◆ Problem description ◆
Would it be possible to output exactly, and only, the lines below from the one holding "assign Y = A & B & C;" to the last line, both included, with every picture left out?

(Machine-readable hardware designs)
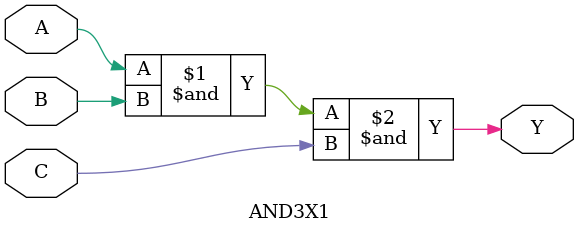
<source format=v>


module AND3X1 (A, B, C, Y );
	input A, B, C;
	output Y;

	assign Y = A & B & C;

endmodule

</source>
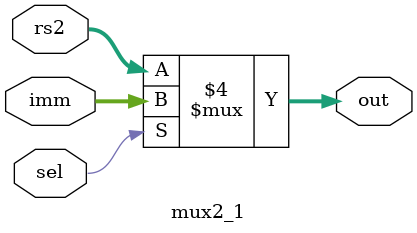
<source format=v>


`timescale 1ns/10ps

module mux2_1 (
    sel,
    out,
    imm,
    rs2
);


input sel;
output [31:0] out;
reg [31:0] out;
input [31:0] imm;
input [31:0] rs2;




always @(rs2, sel, imm) begin: MUX2_1_MUX
    if ((sel == 0)) begin
        out = rs2;
    end
    else begin
        out = imm;
    end
end

endmodule

</source>
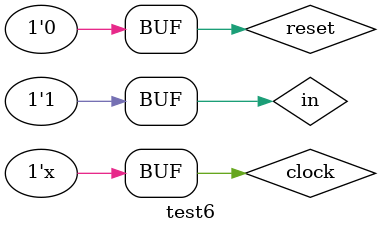
<source format=v>
module test6; 

reg clock, reset, in;
wire out;

  my_fsm U0 ( 
  .clock (clock),
  .reset (reset),
  .in    (in),
  .out  (out) 
  ); 
   
 
initial begin
  clock = 1;
  reset = 1;
  in = 0;
  $display("Starting simulation...");
  #2;
  reset = 0;
  #2;
  if (out !== 1'b0) $display("Failed 1"); 
  
  in = 0;
  #2;
  if (out !== 1'b0) $display("Failed 2");
  
  in = 1;  
  #2;
  if (out !== 1'b0) $display("Failed 3");
  
  in = 0;
  #2;
  if (out !== 1'b0) $display("Failed 4"); 
  
  in = 1;
  #2;
  if (out !== 1'b0) $display("Failed 5"); 
  
  #2; 
  if (out !== 1'b1) $display("Failed 6");  
  $display("Done...");
end 
  

always begin
   #1 clock = !clock;
end
   
endmodule
</source>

◆ Answer to this task ◆
	assign Y = A & B & C;

endmodule

</source>
<source format=v>


`timescale 1ns/10ps

module mux2_1 (
    sel,
    out,
    imm,
    rs2
);


input sel;
output [31:0] out;
reg [31:0] out;
input [31:0] imm;
input [31:0] rs2;




always @(rs2, sel, imm) begin: MUX2_1_MUX
    if ((sel == 0)) begin
        out = rs2;
    end
    else begin
        out = imm;
    end
end

endmodule

</source>
<source format=v>
module test6; 

reg clock, reset, in;
wire out;

  my_fsm U0 ( 
  .clock (clock),
  .reset (reset),
  .in    (in),
  .out  (out) 
  ); 
   
 
initial begin
  clock = 1;
  reset = 1;
  in = 0;
  $display("Starting simulation...");
  #2;
  reset = 0;
  #2;
  if (out !== 1'b0) $display("Failed 1"); 
  
  in = 0;
  #2;
  if (out !== 1'b0) $display("Failed 2");
  
  in = 1;  
  #2;
  if (out !== 1'b0) $display("Failed 3");
  
  in = 0;
  #2;
  if (out !== 1'b0) $display("Failed 4"); 
  
  in = 1;
  #2;
  if (out !== 1'b0) $display("Failed 5"); 
  
  #2; 
  if (out !== 1'b1) $display("Failed 6");  
  $display("Done...");
end 
  

always begin
   #1 clock = !clock;
end
   
endmodule
</source>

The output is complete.